##### Provided information
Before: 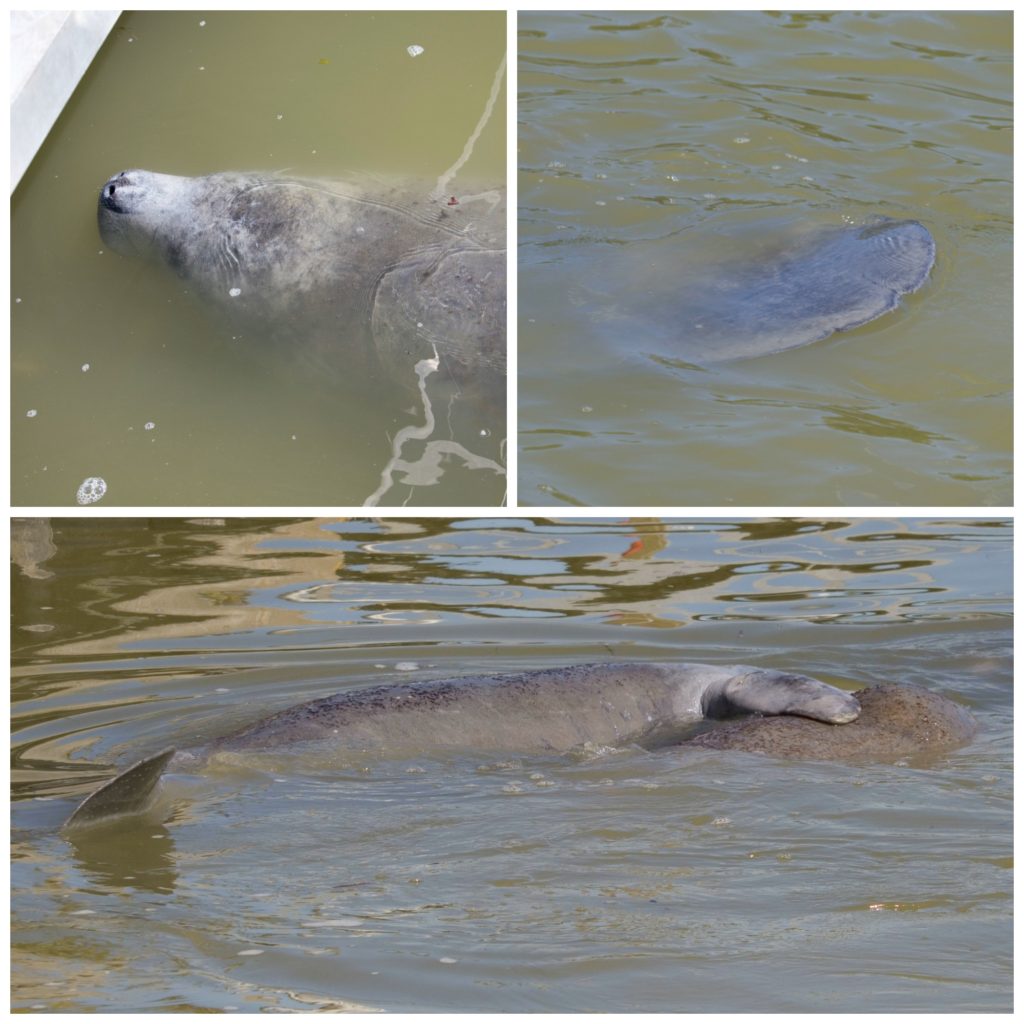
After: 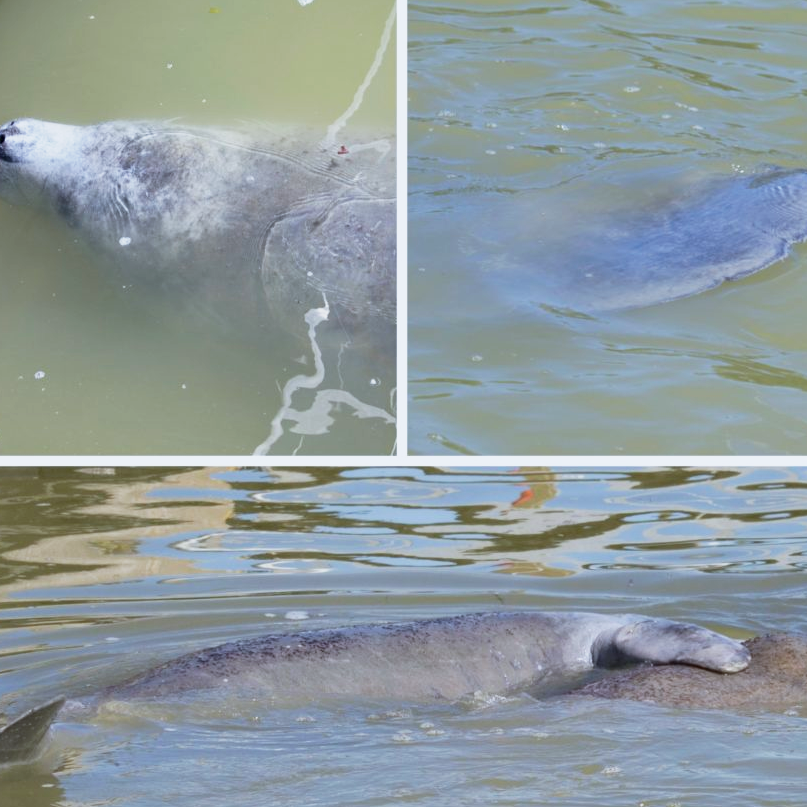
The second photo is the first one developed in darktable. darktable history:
crop and rotate: left 10.787%, top 5.044%, right 10.384%, bottom 16.124%
color calibration: x 0.37, y 0.377, temperature 4291.41 K
base curve: curves: ch0 [(0, 0) (0.088, 0.125) (0.176, 0.251) (0.354, 0.501) (0.613, 0.749) (1, 0.877)], preserve colors none
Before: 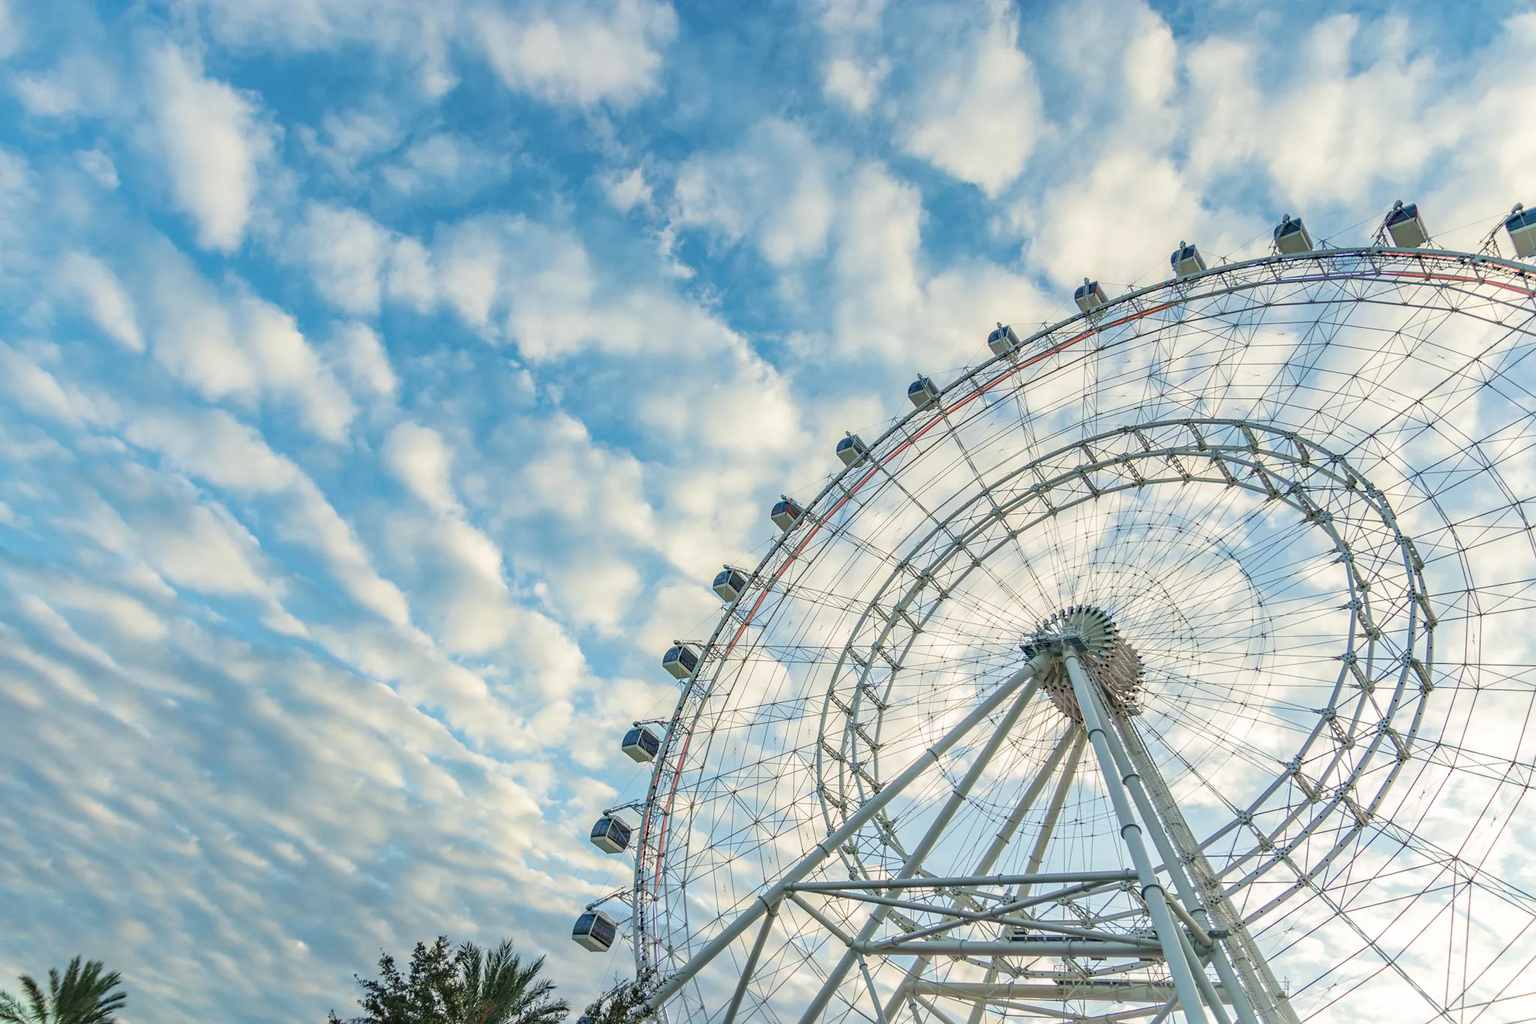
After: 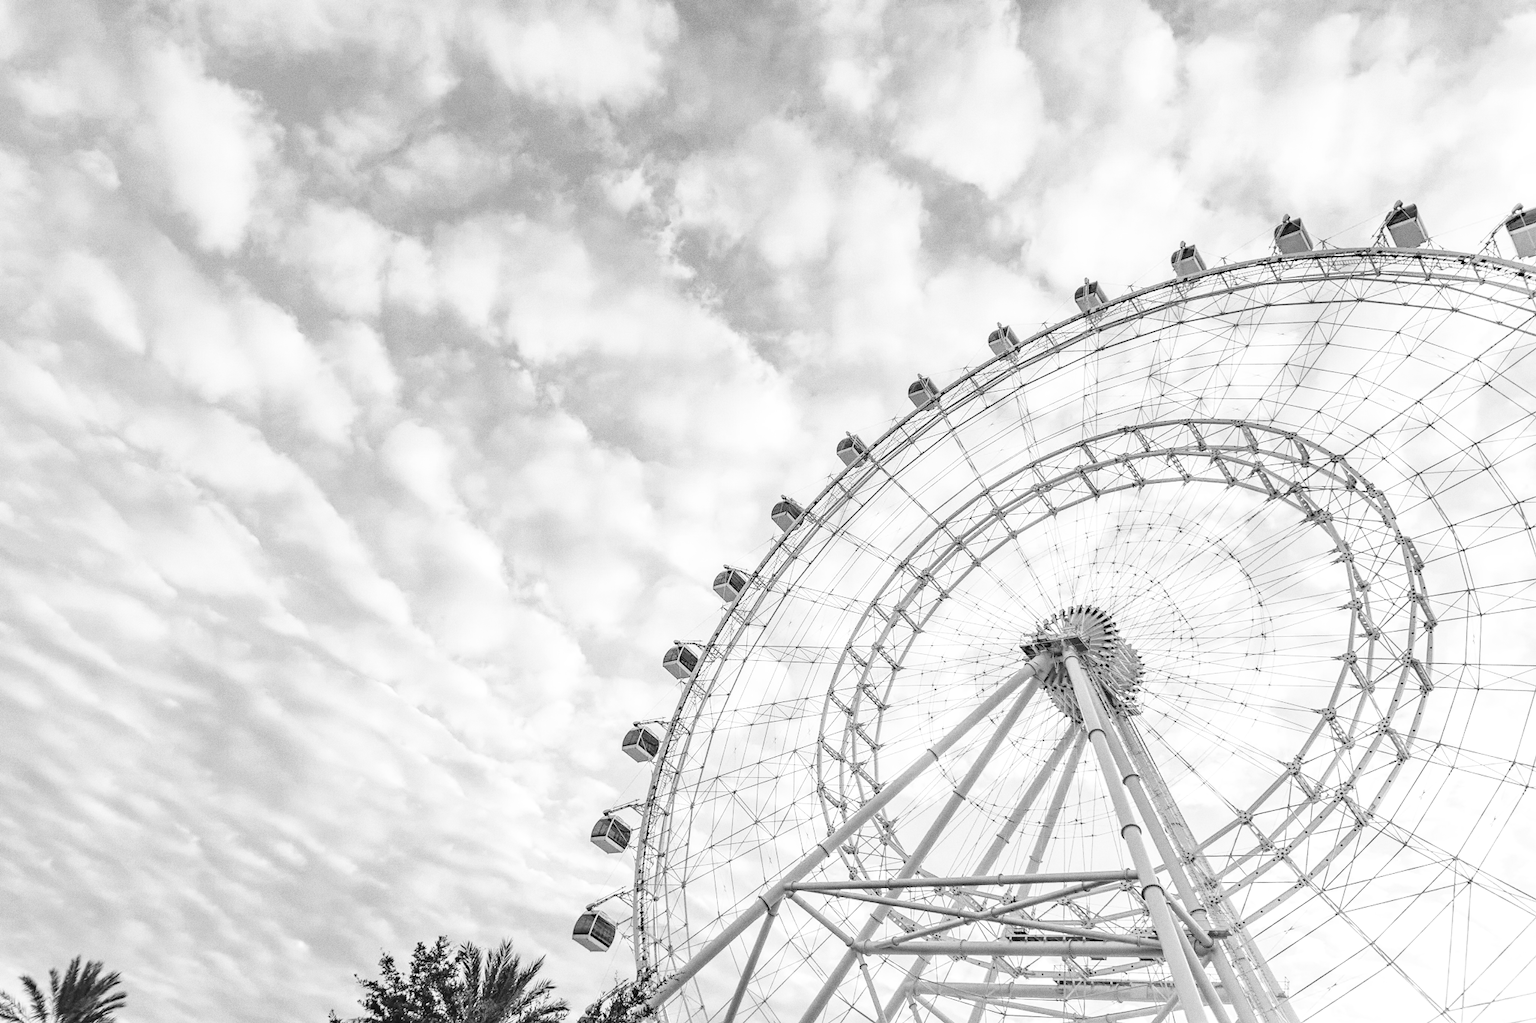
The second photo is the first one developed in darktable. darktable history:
monochrome: on, module defaults
exposure: exposure 0.178 EV, compensate exposure bias true, compensate highlight preservation false
base curve: curves: ch0 [(0, 0) (0.028, 0.03) (0.121, 0.232) (0.46, 0.748) (0.859, 0.968) (1, 1)], preserve colors none
grain: coarseness 0.09 ISO
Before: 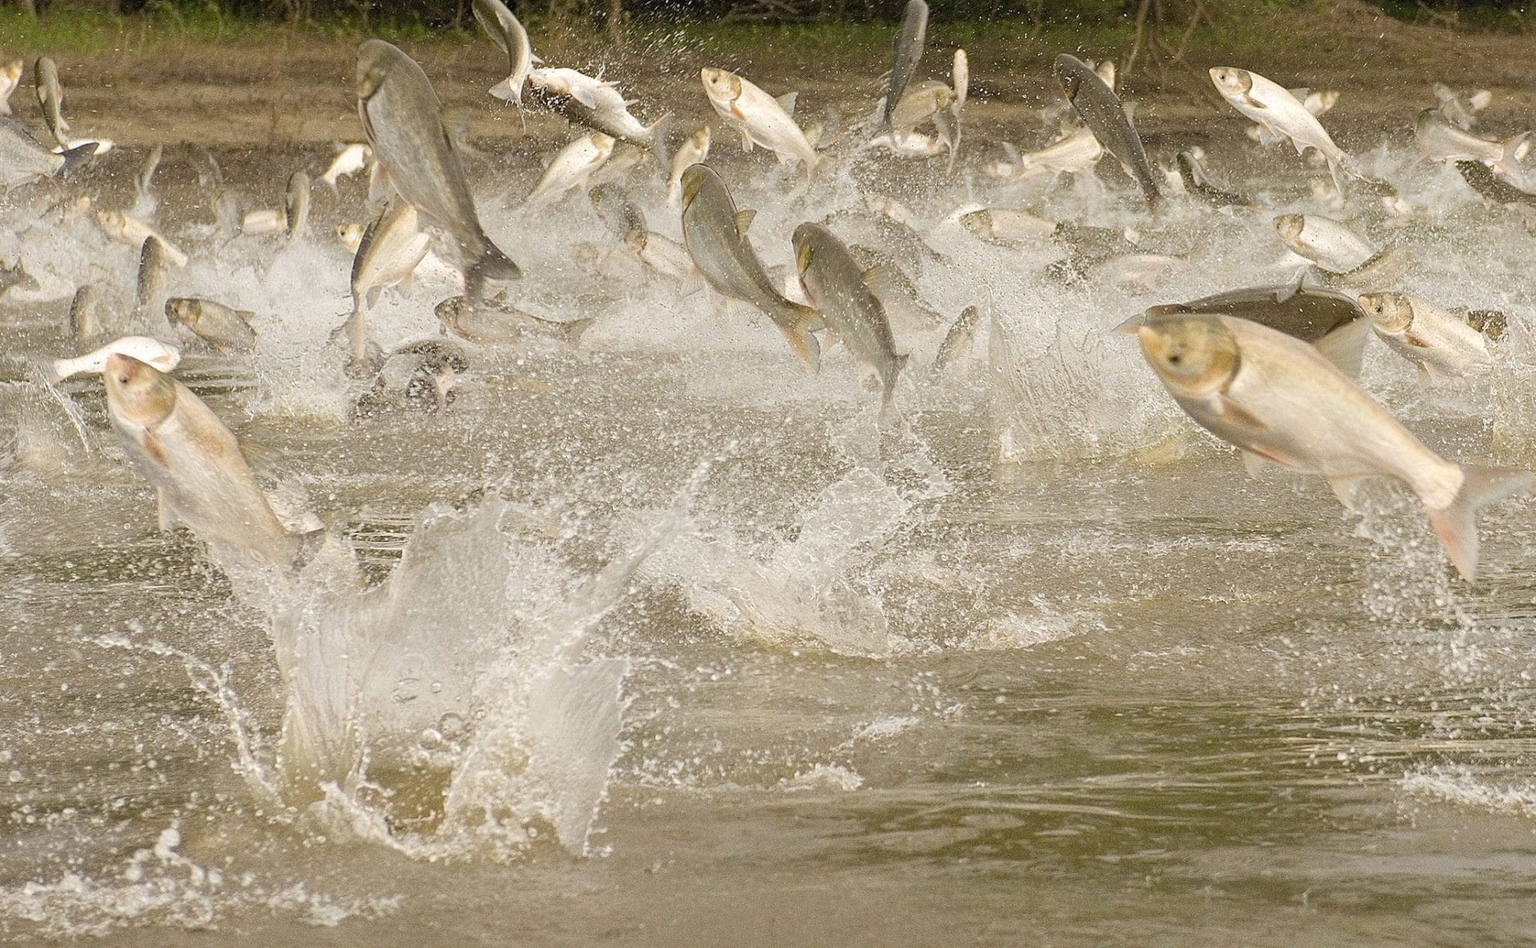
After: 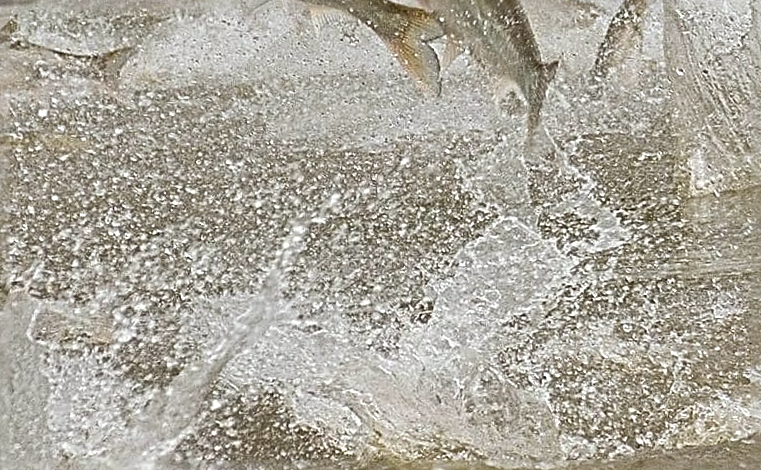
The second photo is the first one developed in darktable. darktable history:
rotate and perspective: rotation -4.57°, crop left 0.054, crop right 0.944, crop top 0.087, crop bottom 0.914
crop: left 30%, top 30%, right 30%, bottom 30%
white balance: red 0.967, blue 1.049
sharpen: radius 3.69, amount 0.928
shadows and highlights: soften with gaussian
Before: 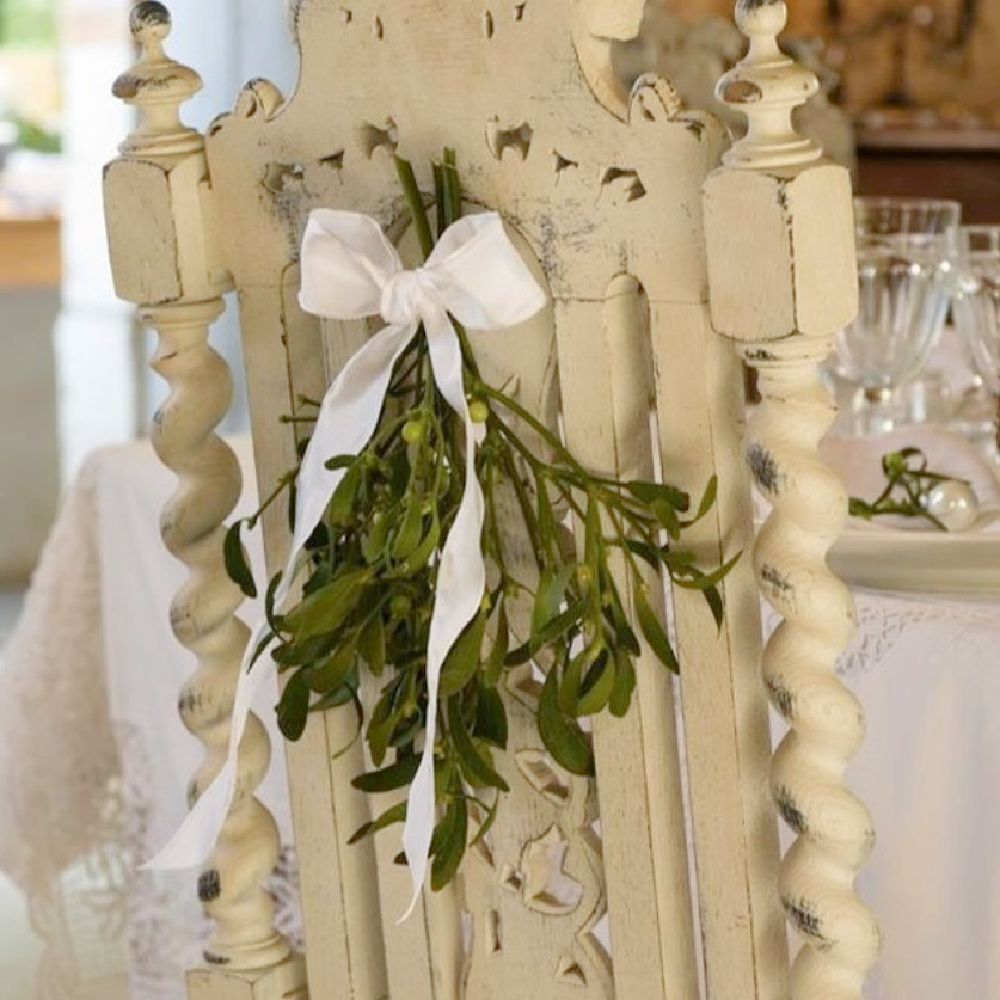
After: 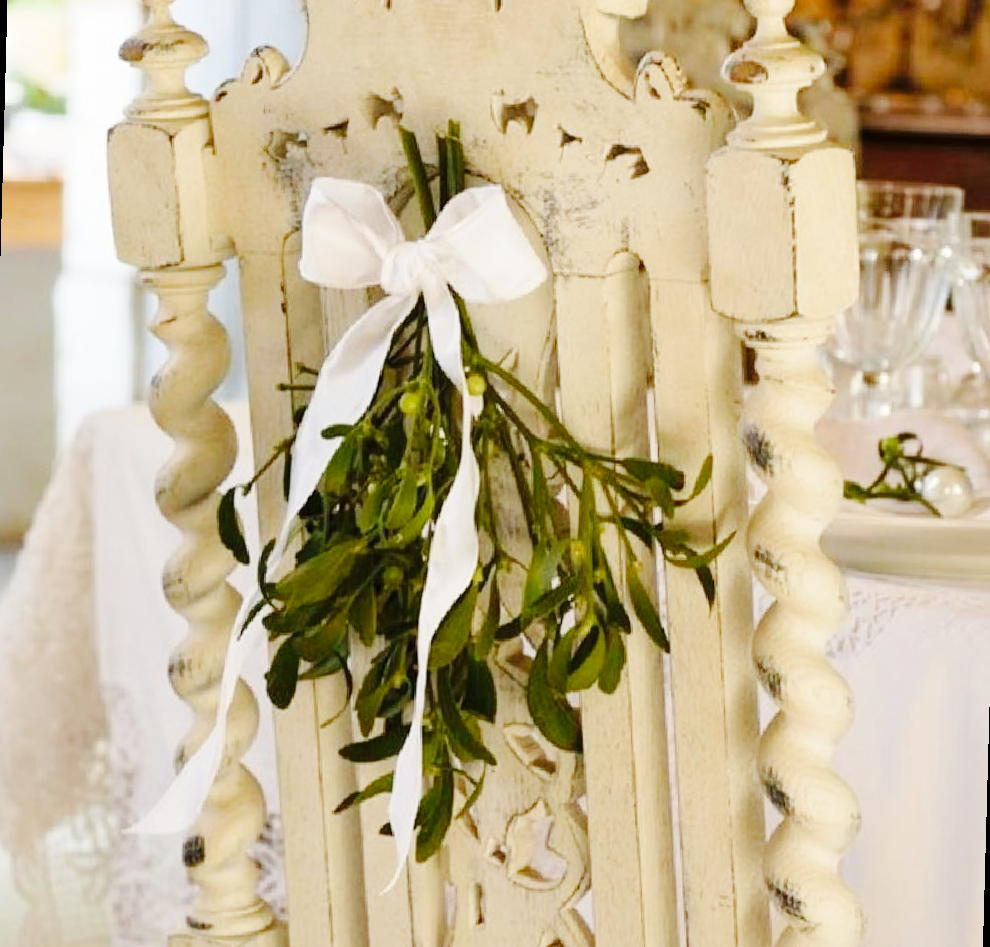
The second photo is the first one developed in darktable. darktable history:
##########
Change "developed" to "edited" everywhere in the rows above, and write out all the rows again with nothing else altered. Leave the pictures out.

▶ **Reply to the task**:
Before: 
After: 
The second photo is the first one edited in darktable. darktable history:
crop and rotate: left 10.787%, top 5.044%, right 10.384%, bottom 16.124%
color calibration: x 0.37, y 0.377, temperature 4291.41 K
base curve: curves: ch0 [(0, 0) (0.088, 0.125) (0.176, 0.251) (0.354, 0.501) (0.613, 0.749) (1, 0.877)], preserve colors none
Before: 
After: 
The second photo is the first one edited in darktable. darktable history:
monochrome: on, module defaults
exposure: exposure 0.178 EV, compensate exposure bias true, compensate highlight preservation false
base curve: curves: ch0 [(0, 0) (0.028, 0.03) (0.121, 0.232) (0.46, 0.748) (0.859, 0.968) (1, 1)], preserve colors none
grain: coarseness 0.09 ISO
Before: 
After: 
The second photo is the first one edited in darktable. darktable history:
rotate and perspective: rotation -4.57°, crop left 0.054, crop right 0.944, crop top 0.087, crop bottom 0.914
crop: left 30%, top 30%, right 30%, bottom 30%
white balance: red 0.967, blue 1.049
sharpen: radius 3.69, amount 0.928
shadows and highlights: soften with gaussian
Before: 
After: 
The second photo is the first one edited in darktable. darktable history:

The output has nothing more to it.